■ **EXERCISE DIRECTIONS**
Rewrite the lines below, starting with the line with "um and Tour in 2027?" and going on through the line with "might be a back-to-roots album.", with "rapper" changed to "artist" and nothing else altered.

■ **DATA UNDER STUDY**
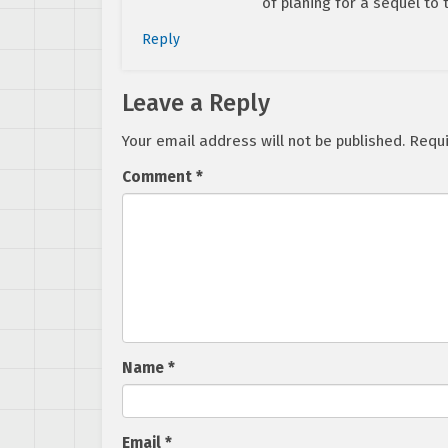
of planing for a sequel to 
Reply
Leave a Reply
Your email address will not be published.
Requi
Comment
*
Name
*
Email
*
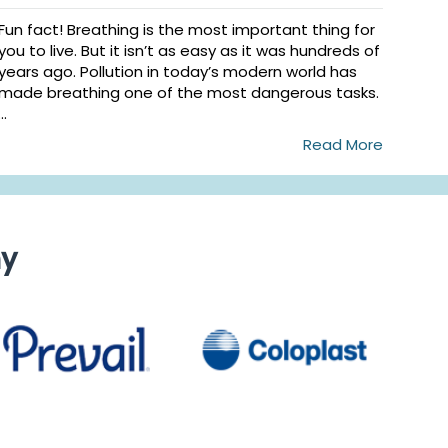
Fun fact! Breathing is the most important thing for
you to live. But it isn’t as easy as it was hundreds of
years ago. Pollution in today’s modern world has
made breathing one of the most dangerous tasks.
...
Read More
ny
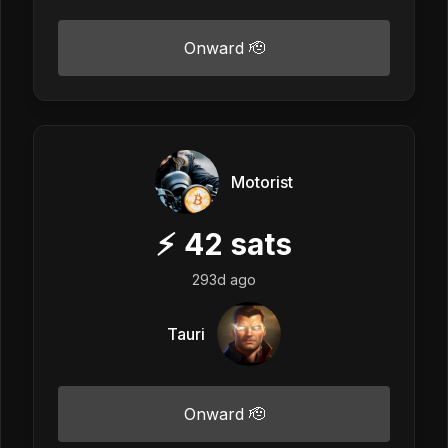
Onward 🫡
Motorist
⚡
42
sats
293d ago
Tauri
Onward 🫡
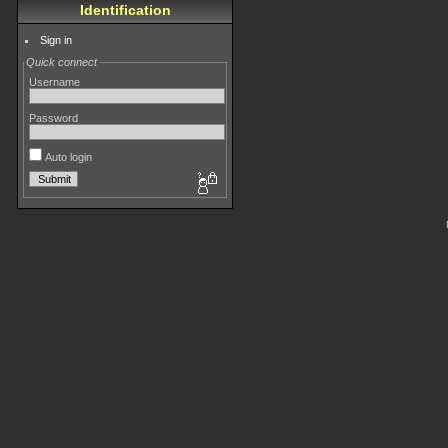
Identification
Sign in
Quick connect
Username
Password
Auto login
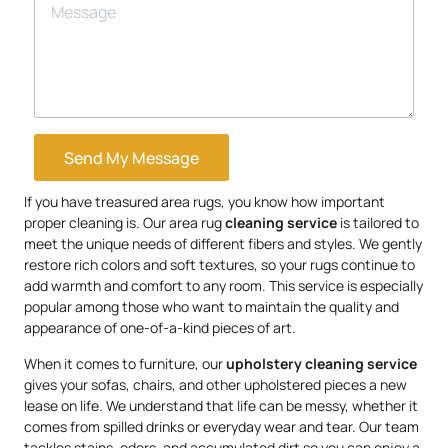
Send My Message
If you have treasured area rugs, you know how important
proper cleaning is. Our area rug
cleaning service
is tailored to
meet the unique needs of different fibers and styles. We gently
restore rich colors and soft textures, so your rugs continue to
add warmth and comfort to any room. This service is especially
popular among those who want to maintain the quality and
appearance of one-of-a-kind pieces of art.
When it comes to furniture, our
upholstery
cleaning service
gives your sofas, chairs, and other upholstered pieces a new
lease on life. We understand that life can be messy, whether it
comes from spilled drinks or everyday wear and tear. Our team
tackles stains, odors, and accumulated dirt so you can enjoy a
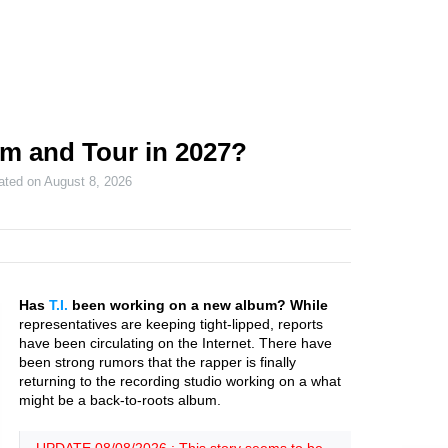
um and Tour in 2027?
ated on
August 8, 2026
Has
T.I.
been working on a new album? While
representatives are keeping tight-lipped, reports
have been circulating on the Internet. There have
been strong rumors that the rapper is finally
returning to the recording studio working on a what
might be a back-to-roots album.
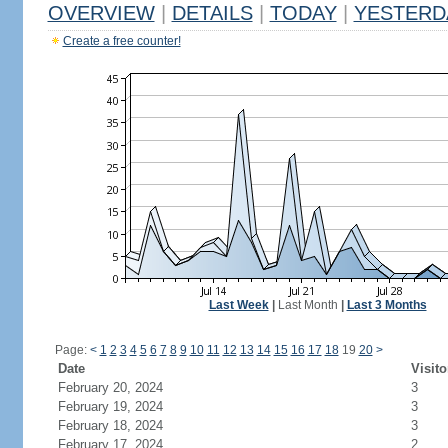
OVERVIEW
|
DETAILS
|
TODAY
|
YESTERD
Create a free counter!
Last Week
|
Last Month
|
Last 3 Months
Page:
<
1
2
3
4
5
6
7
8
9
10
11
12
13
14
15
16
17
18
19
20
>
Date
Visito
February 20, 2024
3
February 19, 2024
3
February 18, 2024
3
February 17, 2024
2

■ **RESPONSE TO THE TASK**
um and Tour in 2027?
ated on
August 8, 2026
Has
T.I.
been working on a new album? While
representatives are keeping tight-lipped, reports
have been circulating on the Internet. There have
been strong rumors that the artist is finally
returning to the recording studio working on a what
might be a back-to-roots album.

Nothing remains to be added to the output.